Read through the data, and wherever a line holds the word "series", write that line out.

───── DATA

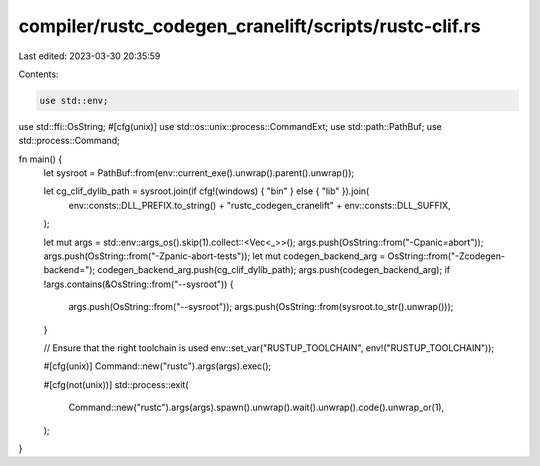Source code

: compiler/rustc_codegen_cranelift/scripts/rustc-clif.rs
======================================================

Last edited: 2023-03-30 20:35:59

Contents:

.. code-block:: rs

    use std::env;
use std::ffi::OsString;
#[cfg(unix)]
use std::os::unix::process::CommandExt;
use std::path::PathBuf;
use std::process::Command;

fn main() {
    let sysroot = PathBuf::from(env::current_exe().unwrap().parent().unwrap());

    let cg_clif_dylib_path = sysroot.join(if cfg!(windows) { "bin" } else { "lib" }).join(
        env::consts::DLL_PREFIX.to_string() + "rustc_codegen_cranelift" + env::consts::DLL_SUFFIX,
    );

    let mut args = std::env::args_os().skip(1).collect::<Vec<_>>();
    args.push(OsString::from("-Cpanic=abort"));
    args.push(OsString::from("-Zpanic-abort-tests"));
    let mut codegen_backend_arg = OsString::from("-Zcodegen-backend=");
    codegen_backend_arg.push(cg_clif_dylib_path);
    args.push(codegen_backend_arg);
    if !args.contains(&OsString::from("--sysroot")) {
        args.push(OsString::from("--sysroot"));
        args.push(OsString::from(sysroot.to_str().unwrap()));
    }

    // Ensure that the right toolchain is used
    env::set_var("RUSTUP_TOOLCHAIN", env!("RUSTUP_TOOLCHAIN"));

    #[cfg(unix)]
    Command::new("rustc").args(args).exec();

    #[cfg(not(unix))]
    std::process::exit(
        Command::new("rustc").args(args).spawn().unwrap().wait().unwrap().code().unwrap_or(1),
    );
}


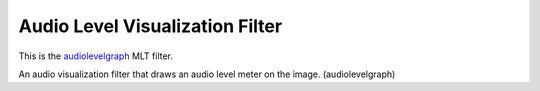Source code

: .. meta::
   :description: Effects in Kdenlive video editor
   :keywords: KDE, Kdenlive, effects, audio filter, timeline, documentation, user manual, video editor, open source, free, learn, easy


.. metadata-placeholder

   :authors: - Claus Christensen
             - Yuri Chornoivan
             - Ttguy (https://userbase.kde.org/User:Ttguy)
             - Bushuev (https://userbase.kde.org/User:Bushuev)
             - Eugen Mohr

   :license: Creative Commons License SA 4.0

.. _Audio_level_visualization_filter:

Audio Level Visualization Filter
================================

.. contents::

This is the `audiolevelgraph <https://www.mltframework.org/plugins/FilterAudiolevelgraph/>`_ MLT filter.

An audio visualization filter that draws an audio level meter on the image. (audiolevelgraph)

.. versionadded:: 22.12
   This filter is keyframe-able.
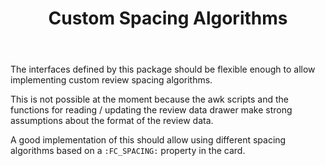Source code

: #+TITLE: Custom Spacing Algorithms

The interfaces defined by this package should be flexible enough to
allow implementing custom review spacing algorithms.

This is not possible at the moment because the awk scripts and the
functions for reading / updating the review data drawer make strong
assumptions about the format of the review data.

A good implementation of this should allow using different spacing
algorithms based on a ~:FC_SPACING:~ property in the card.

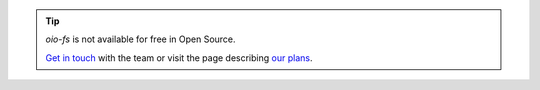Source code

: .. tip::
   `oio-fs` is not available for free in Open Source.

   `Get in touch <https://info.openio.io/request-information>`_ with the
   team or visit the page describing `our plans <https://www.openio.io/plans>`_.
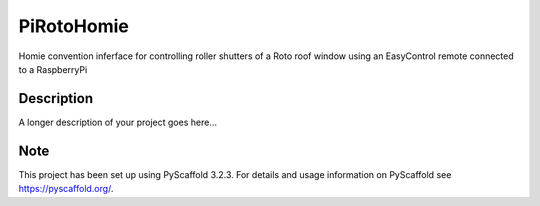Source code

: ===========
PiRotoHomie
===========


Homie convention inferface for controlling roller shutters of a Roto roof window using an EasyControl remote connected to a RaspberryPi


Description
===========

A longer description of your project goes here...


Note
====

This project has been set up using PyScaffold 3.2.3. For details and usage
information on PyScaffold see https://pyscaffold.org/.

──────────
───── DATA

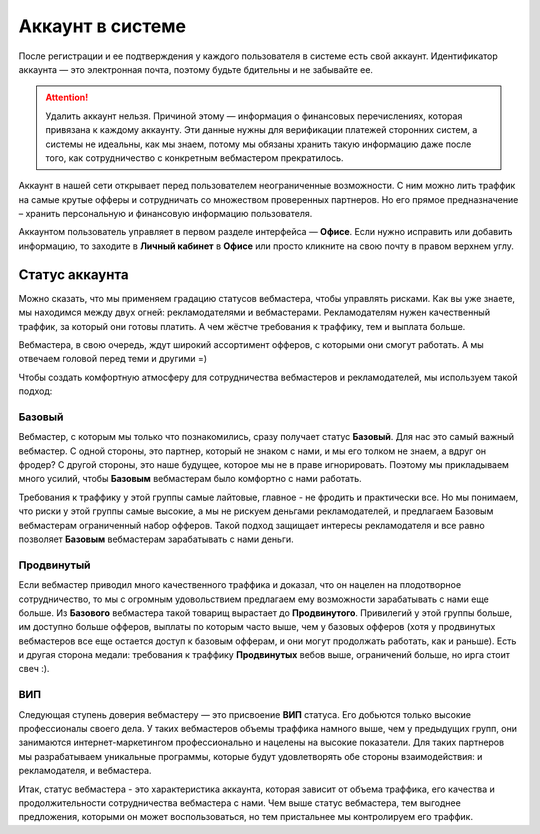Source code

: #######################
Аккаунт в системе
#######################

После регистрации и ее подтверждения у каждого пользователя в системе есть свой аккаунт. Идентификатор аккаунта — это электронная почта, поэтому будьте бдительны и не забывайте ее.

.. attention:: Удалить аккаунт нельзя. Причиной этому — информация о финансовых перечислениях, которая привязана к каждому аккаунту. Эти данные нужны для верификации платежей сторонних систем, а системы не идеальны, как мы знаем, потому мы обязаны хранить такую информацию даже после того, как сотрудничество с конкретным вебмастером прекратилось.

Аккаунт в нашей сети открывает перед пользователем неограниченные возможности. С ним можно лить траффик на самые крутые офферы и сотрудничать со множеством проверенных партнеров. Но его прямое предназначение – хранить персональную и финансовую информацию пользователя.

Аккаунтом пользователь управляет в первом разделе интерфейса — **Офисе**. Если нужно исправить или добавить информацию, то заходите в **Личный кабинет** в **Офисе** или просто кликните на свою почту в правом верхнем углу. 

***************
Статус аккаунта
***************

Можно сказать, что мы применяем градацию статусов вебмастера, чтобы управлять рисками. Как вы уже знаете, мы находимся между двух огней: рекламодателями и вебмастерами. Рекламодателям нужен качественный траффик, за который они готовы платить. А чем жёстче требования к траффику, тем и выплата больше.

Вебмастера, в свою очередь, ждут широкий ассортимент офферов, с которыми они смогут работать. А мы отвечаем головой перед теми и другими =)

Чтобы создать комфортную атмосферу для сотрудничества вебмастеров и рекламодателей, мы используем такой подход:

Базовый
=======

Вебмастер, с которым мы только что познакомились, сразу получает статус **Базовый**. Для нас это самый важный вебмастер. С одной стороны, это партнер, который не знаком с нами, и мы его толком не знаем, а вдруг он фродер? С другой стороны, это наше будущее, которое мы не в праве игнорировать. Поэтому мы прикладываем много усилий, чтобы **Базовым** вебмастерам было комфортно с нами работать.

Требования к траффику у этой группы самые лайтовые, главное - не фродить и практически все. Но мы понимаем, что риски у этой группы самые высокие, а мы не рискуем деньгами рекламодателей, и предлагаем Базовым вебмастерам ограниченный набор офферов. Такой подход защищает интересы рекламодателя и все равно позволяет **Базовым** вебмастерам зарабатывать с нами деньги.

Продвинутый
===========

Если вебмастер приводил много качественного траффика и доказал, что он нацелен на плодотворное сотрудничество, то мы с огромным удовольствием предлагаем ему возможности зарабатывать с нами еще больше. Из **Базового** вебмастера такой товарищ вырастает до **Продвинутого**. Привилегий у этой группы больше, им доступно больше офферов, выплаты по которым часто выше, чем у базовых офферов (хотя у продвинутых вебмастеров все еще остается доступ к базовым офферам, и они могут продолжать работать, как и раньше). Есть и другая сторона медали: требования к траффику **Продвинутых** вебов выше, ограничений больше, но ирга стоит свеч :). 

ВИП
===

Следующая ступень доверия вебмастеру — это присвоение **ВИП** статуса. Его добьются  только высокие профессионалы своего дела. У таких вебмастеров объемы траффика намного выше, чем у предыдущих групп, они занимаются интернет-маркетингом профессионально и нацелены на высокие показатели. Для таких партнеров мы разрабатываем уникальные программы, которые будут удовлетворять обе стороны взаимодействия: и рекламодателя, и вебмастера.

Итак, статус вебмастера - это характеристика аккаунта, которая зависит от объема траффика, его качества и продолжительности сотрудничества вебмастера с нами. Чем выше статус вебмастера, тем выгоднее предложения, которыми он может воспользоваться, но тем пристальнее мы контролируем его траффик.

──────────
───── DATA

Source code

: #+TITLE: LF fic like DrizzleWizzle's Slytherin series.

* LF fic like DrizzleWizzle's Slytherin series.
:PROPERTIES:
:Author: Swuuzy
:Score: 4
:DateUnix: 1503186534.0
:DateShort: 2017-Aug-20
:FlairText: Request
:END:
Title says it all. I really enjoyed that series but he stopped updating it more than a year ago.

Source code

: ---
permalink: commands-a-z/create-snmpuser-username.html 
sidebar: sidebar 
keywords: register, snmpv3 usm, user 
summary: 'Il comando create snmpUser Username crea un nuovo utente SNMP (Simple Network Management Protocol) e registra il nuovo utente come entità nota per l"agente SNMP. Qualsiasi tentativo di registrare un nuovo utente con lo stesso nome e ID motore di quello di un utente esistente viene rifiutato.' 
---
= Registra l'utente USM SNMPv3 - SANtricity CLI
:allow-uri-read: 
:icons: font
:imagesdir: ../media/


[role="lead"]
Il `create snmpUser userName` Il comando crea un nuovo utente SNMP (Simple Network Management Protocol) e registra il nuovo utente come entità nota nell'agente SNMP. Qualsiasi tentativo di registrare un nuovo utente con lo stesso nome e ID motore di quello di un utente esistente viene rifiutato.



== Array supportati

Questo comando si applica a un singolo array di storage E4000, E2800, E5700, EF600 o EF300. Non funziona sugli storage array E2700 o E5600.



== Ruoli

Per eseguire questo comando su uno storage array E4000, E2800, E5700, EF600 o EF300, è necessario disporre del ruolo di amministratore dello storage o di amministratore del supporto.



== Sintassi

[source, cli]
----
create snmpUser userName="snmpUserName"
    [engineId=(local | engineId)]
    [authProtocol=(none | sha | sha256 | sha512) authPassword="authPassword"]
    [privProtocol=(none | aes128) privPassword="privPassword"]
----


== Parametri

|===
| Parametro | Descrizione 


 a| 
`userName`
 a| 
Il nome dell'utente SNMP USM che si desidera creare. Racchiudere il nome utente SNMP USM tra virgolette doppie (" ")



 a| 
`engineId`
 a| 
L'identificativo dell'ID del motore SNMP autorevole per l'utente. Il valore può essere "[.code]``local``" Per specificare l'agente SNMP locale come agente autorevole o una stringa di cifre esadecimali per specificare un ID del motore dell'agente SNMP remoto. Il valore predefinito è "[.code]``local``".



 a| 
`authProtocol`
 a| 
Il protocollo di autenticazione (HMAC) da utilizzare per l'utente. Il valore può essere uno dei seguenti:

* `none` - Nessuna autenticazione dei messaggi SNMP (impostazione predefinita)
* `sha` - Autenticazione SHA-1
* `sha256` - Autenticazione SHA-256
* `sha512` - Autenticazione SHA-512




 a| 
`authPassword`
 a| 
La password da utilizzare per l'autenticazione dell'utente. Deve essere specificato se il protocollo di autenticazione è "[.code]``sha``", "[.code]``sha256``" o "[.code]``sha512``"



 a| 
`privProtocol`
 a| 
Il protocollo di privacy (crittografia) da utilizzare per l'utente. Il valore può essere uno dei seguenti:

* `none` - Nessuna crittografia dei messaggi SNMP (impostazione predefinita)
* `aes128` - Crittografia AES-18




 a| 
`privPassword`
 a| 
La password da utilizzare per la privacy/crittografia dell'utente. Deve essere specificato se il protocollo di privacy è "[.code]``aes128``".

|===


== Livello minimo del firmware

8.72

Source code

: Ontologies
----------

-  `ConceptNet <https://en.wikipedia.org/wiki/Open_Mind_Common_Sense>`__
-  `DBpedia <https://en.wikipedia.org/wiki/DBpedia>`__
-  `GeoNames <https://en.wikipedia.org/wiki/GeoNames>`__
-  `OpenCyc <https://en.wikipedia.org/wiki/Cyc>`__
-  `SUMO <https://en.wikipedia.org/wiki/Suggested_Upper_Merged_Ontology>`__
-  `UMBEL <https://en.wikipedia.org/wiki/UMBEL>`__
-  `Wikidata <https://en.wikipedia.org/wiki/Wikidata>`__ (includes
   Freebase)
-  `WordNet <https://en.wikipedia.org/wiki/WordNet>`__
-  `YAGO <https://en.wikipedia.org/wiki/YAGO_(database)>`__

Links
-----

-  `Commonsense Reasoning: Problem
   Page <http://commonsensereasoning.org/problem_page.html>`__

──────────

_TASK ANSWER_
: #+TITLE: LF fic like DrizzleWizzle's Slytherin series.
* LF fic like DrizzleWizzle's Slytherin series.
Title says it all. I really enjoyed that series but he stopped updating it more than a year ago.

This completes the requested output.